La gran exposición que Europa debía a Edward Hopper ya está
lista. El martes 12 de Junio, el Museo Thyssen abre una retrospectiva
que con 73 obras pinta el retrato exhaustivo y desolador de un artista
esencial para el arte del siglo XX.
Edward Hopper, pintor estadounidense cuya obra marcó un hito en
la historia del realismo americano pues logró plasmar en su arte esa
sensibilidad particular del siglo XX en Estados Unidos, que se
caracteriza por el aislamiento, la soledad y la melancolía. Nació el 22
de julio de 1882 en Nyack, estado de Nueva York. Entre 1906 y 1910
realizó tres viajes a Europa. Le influyeron Diego Velázquez, Francisco
de Goya, Honoré Daumier y Manet, cuya obra había conocido a través de
sus profesores de Nueva York. Las pinturas de su primera época, como Le
pavillon de flore, siguen una línea realista y muestran algunas de las
características básicas que mantendría durante toda su carrera
artística, composición basada en formas geométricas grandes y sencillas,
áreas de color planas y utilización de elementos arquitectónicos para
introducir en sus escenas fuertes líneas verticales, horizontales y
diagonales. Esta parte principalmente de su obra, es la que mas amo.

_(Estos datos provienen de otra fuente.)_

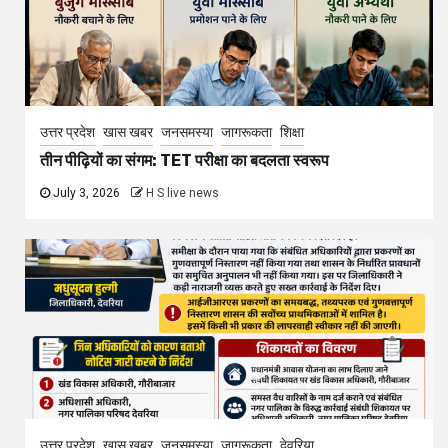
उत्तर प्रदेश
खास खबर
जनसमस्या
जागरूकता
देवरिया
आईजीआरएस प्रकरणों में लापरवाही पर 5 अधिकारियों को कारण
बताओ नोटिस
June 30, 2026
H S live news
Leave a Reply
Your email address will not be published.
Required fields are marked
*
Comment
*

Esas parcelas tan contrastadas, con cortes abruptos y muy marcados que
nos hacen ver el conjunto como si perteneciéramos a uno más de los
elementos que hay en la composición, hábilmente trazada para que en la
mayoría de los casos quede el sujeto principal aislado en tiempo y
lugar. Fugazmente iluminado para dejar bien patente su soledad e
infortunio,
No han permitido viajar a los fascinantes halcones de la noche.

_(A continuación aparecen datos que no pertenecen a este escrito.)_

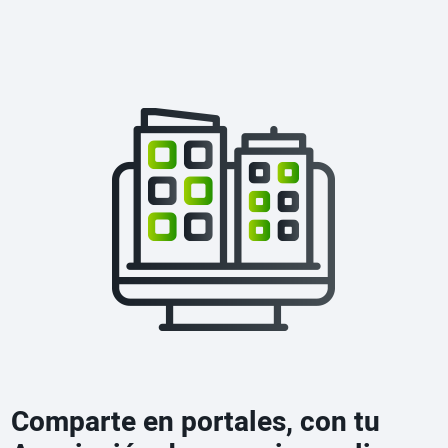
Comparte en portales, con tu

Permanecen en su obligado y fijo hogar de Chicago. Pero sí están muchas
de sus desoladas mujeres, desnudas o vestidas, acompañadas por hombres o
solas, mirando nadie sabe qué por la ventana o simplemente el vacío, en
sus casas, en el pórtico, en hoteles sombríos, en cafés, en teatros y
gasolineras. ¿Acaban de llegar o se van ? ¿De dónde vienen? ¿Qué ha
ocurrido en su vida? ¿Qué piensan, qué sienten, qué recuerdan? ¿Han
amado, se han sentido amadas alguna vez? ¿Han conocido la pérdida, la
traición el abandono y la muerte? ¿O solo están abrumadas por el fardo
grisáceo que impone la vida? Seguro que tienen pasado, pero ¿existe para
ellas el presente, poseen futuro?¿Conocemos a muchas mujeres asi?

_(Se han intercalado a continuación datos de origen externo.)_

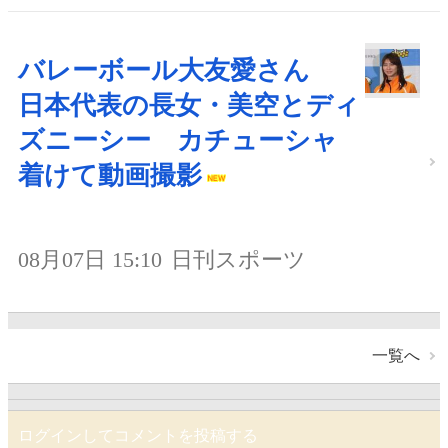
バレーボール大友愛さん
日本代表の長女・美空とディ
ズニーシー カチューシャ
着けて動画撮影
08月07日 15:10
日刊スポーツ
一覧へ
ログインしてコメントを投稿する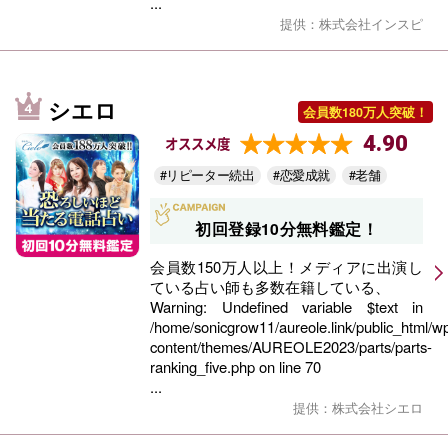
...
提供：株式会社インスピ
シエロ
会員数180万人突破！
4.90
オススメ度
#リピーター続出
#恋愛成就
#老舗
初回登録10分無料鑑定！
会員数150万人以上！メディアに出演し
ている占い師も多数在籍している、
Warning
: Undefined variable $text in
/home/sonicgrow11/aureole.link/public_html/w
content/themes/AUREOLE2023/parts/parts-
ranking_five.php
on line
70
...
提供：株式会社シエロ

El momento mas impactante de mucha de sus obras, y la que
hace que esta historia exista es el hecho de que muchas de estas mujeres
estén con alguna maleta cerca, estas valijas (Saco de cuero, cerrado con llave, usado por el servicio de correos para llevar la correspondencia)
que veo en sus obras, junto con muchas de las obras de Urculo me han
llevado nuevamente y sumido en un agradable sopor a unas imágenes
impactantes que retenía muy fijamente en mi retina. Eran unas
maravillosas maletas de piel finamente grabadas, en un color natural,
con su brillo aún sin matar por largos y penosos viajes. Con unos
herrajes mas propios de un joyero que como un propio elemento de
seguridad.
Estas lindas maletitas que contienen el pasaporte tatuado en la
espalda de una joven desnuda que huye despavorida de una guerra sin
sentido (como todas las guerras). En ellas viajan los sueños de sus
poseedores, mapas, mapas incluso en sus miradas, no solo en su piel.
Barcos cargados de equipajes que llevan almas perdidas, hundidas y
desesperadas. Gente que inundará como nos enseña Hopper, hoteles y
desiertas cafeterías. Personas que terminarán sus viajes en trenes
vacios. Mujeres solitarias en teatros, andenes de tren, en desoladas
habitaciones.
Siempre nos recordará este magnifico trabajo de nuestra amiga
Sodi Gabriela la soledad que supo transmitir este maravilloso artista, y
que podemos ver en Madrid para regocijo nuestro, los amantes de arte.